■ **PROVIDED PASSAGE**
━━━━━━━━━━━━━━━━━━━━━━━━━━━━━━

Vane
Definition:
(n.) A contrivance attached to some elevated object for the purpose of showing which way the wind blows; a weathercock. It is usually a plate or strip of metal, or slip of wood, often cut into some fanciful form, and placed upon a perpendicular axis around which it moves freely.
(n.) Any flat, extended surface attached to an axis and moved by the wind; as, the vane of a windmill; hence, a similar fixture of any form moved in or by water, air, or other fluid; as, the vane of a screw propeller, a fan blower, an anemometer, etc.
(n.) The rhachis and web of a feather taken together.
(n.) One of the sights of a compass, quadrant, etc.
Example Sentences:
(1) One significant concern involves the rotary vane aspirators used to provide the suction required for the procedure.
(2) Indicators for use of variable-width multi-vane electron arc collimators include the following: (1) Mechanical constraints of the therapy equipment may limit the placement of isocenter to an inadequate depth which causes large variation in the SSD around the arc; (2) Out of the central plane, the shape of the chest wall may change dramatically across the limits of the arc, creating large variations in the dose distribution; (3) Clinical definition of the treatment surface to include surgical scars or other at-risk volume may create an irregularly shaped treatment surface, thereby changing the fraction of the arc included in the treatment surface from one plane to the next.
(3) The appendages consist of a delicate bilateral vane 2 mum wide on either side of the axis, composed of extremely fine overlapping or interwoven fibrils.
(4) As a result, they presented such symptoms as abnormality in the vane of remiges, undergrowth, anemia, and leg paralysis.
(5) Experimental studies also showed that the vanes of the bolt (arrow) may be a source of trace material found in the wound.
(6) Biologically active substances circulating in the blood after administration of noradrenaline (NA) into the left lateral brain ventricle of the dog were detected using the blood bathed organ technique of Vane.

━━━━━━━━━━━━━━━━━━━━━━━━━━━━━━

■ **PROVIDED DATA**
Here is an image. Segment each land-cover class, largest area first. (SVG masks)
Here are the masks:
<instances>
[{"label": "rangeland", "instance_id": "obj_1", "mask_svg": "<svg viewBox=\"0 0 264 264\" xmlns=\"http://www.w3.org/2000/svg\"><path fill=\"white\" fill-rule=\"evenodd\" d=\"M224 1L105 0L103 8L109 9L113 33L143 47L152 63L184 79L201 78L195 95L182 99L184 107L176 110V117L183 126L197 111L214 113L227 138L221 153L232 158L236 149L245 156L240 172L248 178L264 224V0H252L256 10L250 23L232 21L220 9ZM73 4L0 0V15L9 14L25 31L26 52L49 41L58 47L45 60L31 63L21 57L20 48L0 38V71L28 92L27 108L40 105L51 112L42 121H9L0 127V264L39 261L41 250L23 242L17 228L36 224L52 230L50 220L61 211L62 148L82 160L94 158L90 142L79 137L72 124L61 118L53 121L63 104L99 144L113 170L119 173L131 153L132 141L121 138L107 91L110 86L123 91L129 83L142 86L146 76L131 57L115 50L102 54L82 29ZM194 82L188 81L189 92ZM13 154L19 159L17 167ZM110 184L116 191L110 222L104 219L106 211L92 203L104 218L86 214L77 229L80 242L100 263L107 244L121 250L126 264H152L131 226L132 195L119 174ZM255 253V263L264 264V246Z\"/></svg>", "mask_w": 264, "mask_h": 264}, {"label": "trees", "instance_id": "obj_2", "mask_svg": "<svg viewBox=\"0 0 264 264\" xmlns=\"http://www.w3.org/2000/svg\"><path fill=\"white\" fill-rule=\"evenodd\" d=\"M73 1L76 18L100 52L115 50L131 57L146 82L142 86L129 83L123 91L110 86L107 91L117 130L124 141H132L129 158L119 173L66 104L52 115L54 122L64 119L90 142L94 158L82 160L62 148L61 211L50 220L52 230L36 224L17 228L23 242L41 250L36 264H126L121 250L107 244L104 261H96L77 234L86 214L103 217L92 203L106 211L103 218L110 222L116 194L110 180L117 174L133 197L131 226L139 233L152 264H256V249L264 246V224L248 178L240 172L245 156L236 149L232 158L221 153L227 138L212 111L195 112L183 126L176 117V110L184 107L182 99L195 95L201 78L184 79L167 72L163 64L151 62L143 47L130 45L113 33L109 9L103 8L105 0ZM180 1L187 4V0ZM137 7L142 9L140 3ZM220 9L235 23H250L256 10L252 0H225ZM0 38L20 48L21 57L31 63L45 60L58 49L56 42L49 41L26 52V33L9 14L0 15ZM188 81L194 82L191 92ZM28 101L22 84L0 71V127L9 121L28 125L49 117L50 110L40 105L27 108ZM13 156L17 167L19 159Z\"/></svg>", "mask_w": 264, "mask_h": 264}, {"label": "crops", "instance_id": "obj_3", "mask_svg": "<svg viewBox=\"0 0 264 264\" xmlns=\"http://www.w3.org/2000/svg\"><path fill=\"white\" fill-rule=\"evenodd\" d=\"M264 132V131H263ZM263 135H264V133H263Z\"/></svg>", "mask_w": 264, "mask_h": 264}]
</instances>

━━━━━━━━━━━━━━━━━━━━━━━━━━━━━━

■ **ASSIGNMENT 1**
Answer these questions using the vane entry:
(a) In the first definition, what kind of axis is a vane usually placed on?
(b) Which two parts of a feather together make up a vane?
(c) In example sentence (1), what are the rotary vane aspirators used to provide?
■ **ASSIGNMENT 2**
From the vane entry, output the text word for word from "(n.) Any flat, extended" up to and including "feather taken together.".

■ **REPLY 1**
(a) A perpendicular axis around which it moves freely.
(b) The rhachis and the web.
(c) The suction required for the procedure.

■ **REPLY 2**
(n.) Any flat, extended surface attached to an axis and moved by the wind; as, the vane of a windmill; hence, a similar fixture of any form moved in or by water, air, or other fluid; as, the vane of a screw propeller, a fan blower, an anemometer, etc.
(n.) The rhachis and web of a feather taken together.